Mi abuelo trabajó todos los días de su vida hasta que los problemas en sus piernas le obligaron a quedarse sentado. Era otro tipo de trabajo, de aquel en el que uno mismo se queda con los frutos de su esfuerzo. Cuando yo era pequeño casi todo lo que se comía en aquella casa era hecho allí: frutas, verduras, pan, leche, carne, huevos... y el queso, ese queso de fortísimo sabor que hacía siempre de postre, el cual mi abuelo cortaba con la navaja que llevaba encima a todas horas (una navaja de las de pueblo, fabricada en la cuchillería del pueblo), acompañándolo de pan o miel, según la apetencia del momento. Todos los años volvíamos de allí con el maletero convertido en improvisada despensa, acomodando como se podía las maletas entre las viandas. A mí me daba un poco sensación de saqueo.
No obstante, los mejores frutos que han salido de aquella casa han sido mi padre, sus dos hermanos (uno de los cuales es mi padrino) y sus dos hermanas (una de las cuales es mi madrina), todas ellas personas fuertes, trabajadoras y solícitas que ahora dan continuidad a ese haz de pensamientos, pasiones y emociones que fue su padre.

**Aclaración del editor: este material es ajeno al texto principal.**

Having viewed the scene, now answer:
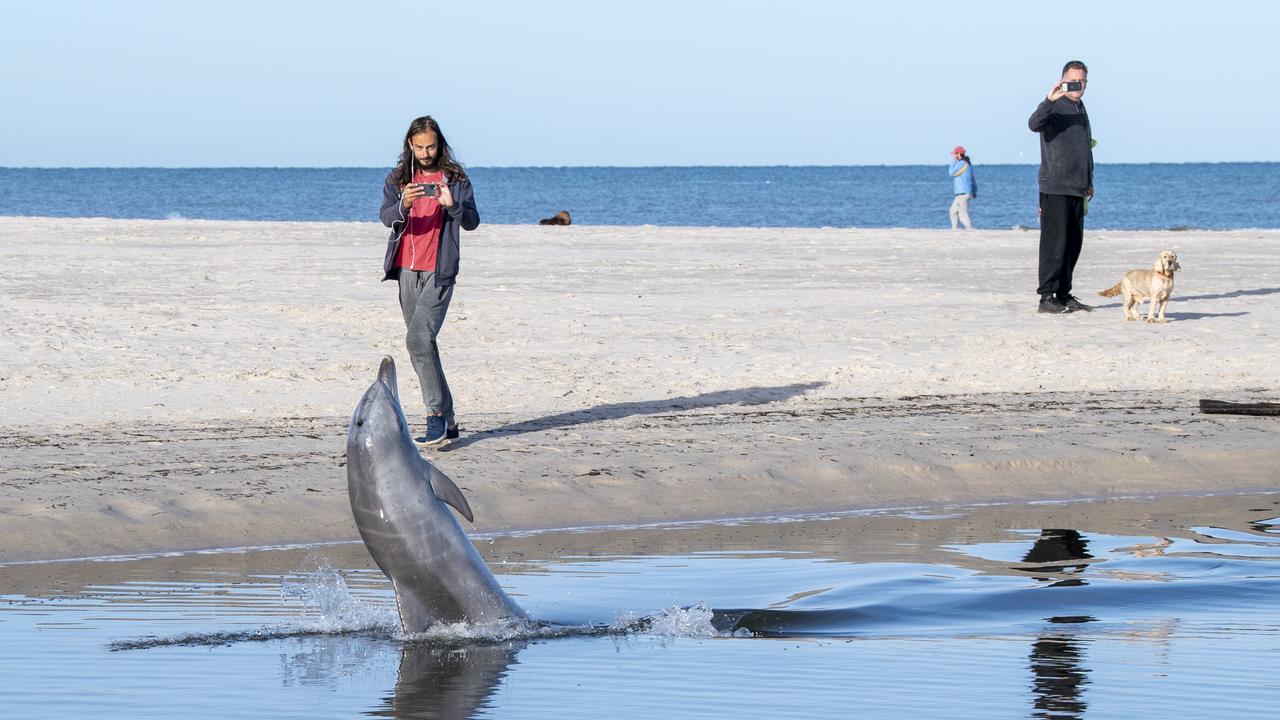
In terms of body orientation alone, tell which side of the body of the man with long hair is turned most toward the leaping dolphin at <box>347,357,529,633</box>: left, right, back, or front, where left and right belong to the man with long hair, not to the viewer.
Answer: front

Una vez leí que a menudo la muerte se considera una falta de consideración para con los vivos. Sea como sea, ahora toca ocuparse de los que se quedan. Especialmente de mi abuela, que tras sesenta años de matrimonio ha perdido, en un sentido bastante literal, una parte de sí misma. En las parejas que llevan mucho tiempo formadas la mente de uno se extiende hacia la del otro y ambas se entrelazan, hasta el punto de que comparten espacio en sus cabezas para guardar los recuerdos del otro, se influyen mutuamente y piensan de forma conjunta.
«¡Qué triste!» suspiraba la pobre mujer tras la misa mientras mi hermana y yo la acompañábamos de nuevo al coche, sujetándola cada uno de un brazo. Aunque soy ateo la acompañé en silencio durante su rezo del rosario con la ingenua esperanza de repartir un poco la carga del dolor. Su hermana también estaba allí y, al igual que mi abuela, ha perdido a su marido este verano. Me temo que la mayor esperanza de vida de las mujeres lleva consigo la maldición de ver morir a los hombres que quieren.
Al contemplar aquel féretro por primera vez sentí rabia. Tuve ganas de liarme a patadas con todo. Por el dolor de los seres queridos allí reunidos. Porque no podré volver a ver a aquel hombre sentado en su rincón habitual de la mesa disfrutando del vino y el queso. Por mis primos pequeños, que han perdido a su abuelo tan pronto y no podrán aprender de él lo que yo aprendí. Por el absurdo, la banalidad y el sinsentido de la existencia humana.
La sensación que tengo ahora es que la vida se reduce a ver morir a los que te rodean -algunos de los cuales te importan, muchos otros que no- para después, algún día, morirte tú. Y cada noche, mientras intento quedarme dormido, me pregunto quién será el siguiente.